True, but the term "aiki" in and of itself had been in use for hundreds of years prior to the "coining" of the term "aikido." Teachers in the Daito-ryu Jujutsu world (like Sokaku Takeda sensei), for example, use the term "aiki" very frequently and not as the usual aikido definition of "blending with ki" kind of thing.
-- Jun
Jun -
This can become a very slippery slope of linguistic history of terms. Like many of the terms used in the martial arts, "Aiki", "Ki", etc. have come to be used in both overly specific and general ways. Your example of Sagawa's comment on "Aiki" being one which seems to refer to a particular class of techniques sharing a particular quality.

The not so simple matter is how the individual using the term understood it and what importance they assigned to it. The person who said it first does not necessarily say it best.

One of my favorite anecdotes about how tunnel visioned martial artists can become (especially, in Aikido) relates to "O' Sensei". It seems an American Aikidoka was relating to a Japanese something about O'Sensei. The Japanese stopped him and asked which "O' Sensei" was he talking about because in Japan this term is used to refer to certain persons who are perceived as master teachers. His point being, that as an accountant, he had an "O'Sensei" in accounting who meant a lot to him.

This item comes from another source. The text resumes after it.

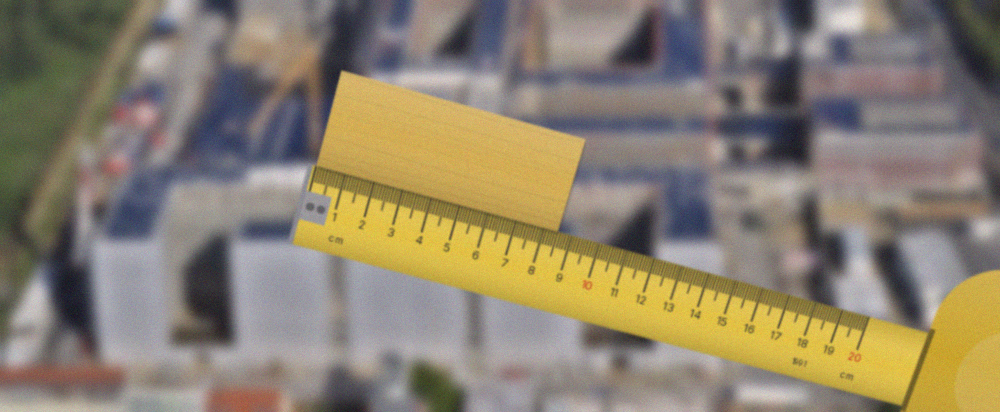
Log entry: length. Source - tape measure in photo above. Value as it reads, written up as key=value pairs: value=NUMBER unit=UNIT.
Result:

Doing linguistic history and tracing the development of a concept is great fun and very enlightening. It can also become a completely futile exercise because having explored all the possible parameters of meaning of any given term, one ultimately comes back to the meaning one gained early in training. What is added is experience. What is lost is the freshness and excitement of the first moment you achieved some understanding of the concept.

I think that we need to keep distinctions clear when speaking of terms (Aiki, etc) in the technical sense and in the broader philosophical sense.